Christopher war in den Jahren 1993 bis 1997 Außenminister unter dem demokratischen Präsidenten Bill Clinton. Er war an den Friedensverhandlungen zwischen Israel und den Palästinensern beteiligt, die zum Friedensvertrag von Oslo führten. Der Vertrag, der als Gegenleistung für die Anerkennung Israels die Gründung der palästinensischen Autonomiebehörde vorsah, wurde im September 1993 im Beisein Christophers von Israels Regierungschef Jitzchak Rabin und Palästinenserführer Jassir Arafat in Washington unterzeichnet.

Auch beim Dayton-Abkommen, mit dem im Jahr 1995 der Bosnien-Krieg beendet wurde, spielte Christopher gemeinsam mit seinem Stellvertreter Richard Holbrooke eine wichtige Rolle. Weitere wichtige Themen seiner Amtszeit waren im Jahr 1994 der Genozid in Ruanda und die US-Militärintervention in Haiti zur Unterstützung von Staatschef Bertrand Aristide.

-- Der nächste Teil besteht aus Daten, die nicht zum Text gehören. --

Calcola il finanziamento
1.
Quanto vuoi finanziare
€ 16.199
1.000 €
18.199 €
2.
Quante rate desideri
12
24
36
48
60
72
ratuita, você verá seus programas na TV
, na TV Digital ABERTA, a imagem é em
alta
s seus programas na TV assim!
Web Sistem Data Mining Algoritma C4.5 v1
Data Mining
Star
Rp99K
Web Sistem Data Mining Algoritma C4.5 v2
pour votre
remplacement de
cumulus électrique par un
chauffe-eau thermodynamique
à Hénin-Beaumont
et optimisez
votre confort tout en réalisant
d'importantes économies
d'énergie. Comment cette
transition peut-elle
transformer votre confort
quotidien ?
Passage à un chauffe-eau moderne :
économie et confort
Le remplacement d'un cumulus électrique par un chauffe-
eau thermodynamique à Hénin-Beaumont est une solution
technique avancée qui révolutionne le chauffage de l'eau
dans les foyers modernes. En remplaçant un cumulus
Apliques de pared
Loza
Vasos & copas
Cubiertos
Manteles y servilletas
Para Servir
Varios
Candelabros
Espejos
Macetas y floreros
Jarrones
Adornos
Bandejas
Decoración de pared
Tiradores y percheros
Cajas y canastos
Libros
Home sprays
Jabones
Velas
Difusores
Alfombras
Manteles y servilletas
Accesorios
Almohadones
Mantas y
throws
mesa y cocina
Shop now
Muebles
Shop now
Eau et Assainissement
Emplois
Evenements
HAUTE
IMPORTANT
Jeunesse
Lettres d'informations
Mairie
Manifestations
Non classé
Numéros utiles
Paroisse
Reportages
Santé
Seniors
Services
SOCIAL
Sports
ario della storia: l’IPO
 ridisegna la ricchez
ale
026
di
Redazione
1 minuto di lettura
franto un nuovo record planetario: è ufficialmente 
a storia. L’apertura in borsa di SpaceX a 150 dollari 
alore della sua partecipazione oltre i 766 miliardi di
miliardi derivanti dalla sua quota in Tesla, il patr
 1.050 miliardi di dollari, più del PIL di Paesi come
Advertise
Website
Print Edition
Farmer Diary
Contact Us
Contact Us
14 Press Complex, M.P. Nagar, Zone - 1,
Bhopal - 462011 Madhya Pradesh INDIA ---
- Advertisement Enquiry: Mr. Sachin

Christopher hatte bereits in der Regierung von Präsident Jimmy Carter der Jahre 1977 bis 1981 den Posten des stellvertretenden Außenministers inne.

Der im Jahr 1925 im US-Bundesstaat North Dakota im Norden der USA geborene Christopher war studierter Jurist und diente drei Jahre lang in der US-Marine. In den Jahren 1949 und 1950 arbeitete er als Amtsschreiber eines Richters am Obersten Gerichtshof der USA. Bereits in den Jahren 1967 bis 1969 diente er dem demokratischen Präsidenten Lyndon Johnson als stellvertretender Justizminister.

US-Außenministerin Hillary Clinton bezeichnete Christopher als "Diplomat der Diplomaten". Er sei "talentiert, aufopferungsvoll und außergewöhnlich weise" gewesen, erklärte sie. Dabei habe er es verstanden, "nationale Interessen, die Grundwerte und sein persönliches Temperament" in Einklang zu bringen.

Bundesaußenminister Guido Westerwelle (FDP) erklärte, Christopher habe sich "stets dem Frieden, der Freiheit und der Menschlichkeit verpflichtet" gefühlt. "Sein Einsatz für eine Friedenslösung auf dem Balkan bleibt ebenso unvergessen wie seine Vermittlung zwischen Israel und seinen Nachbarn."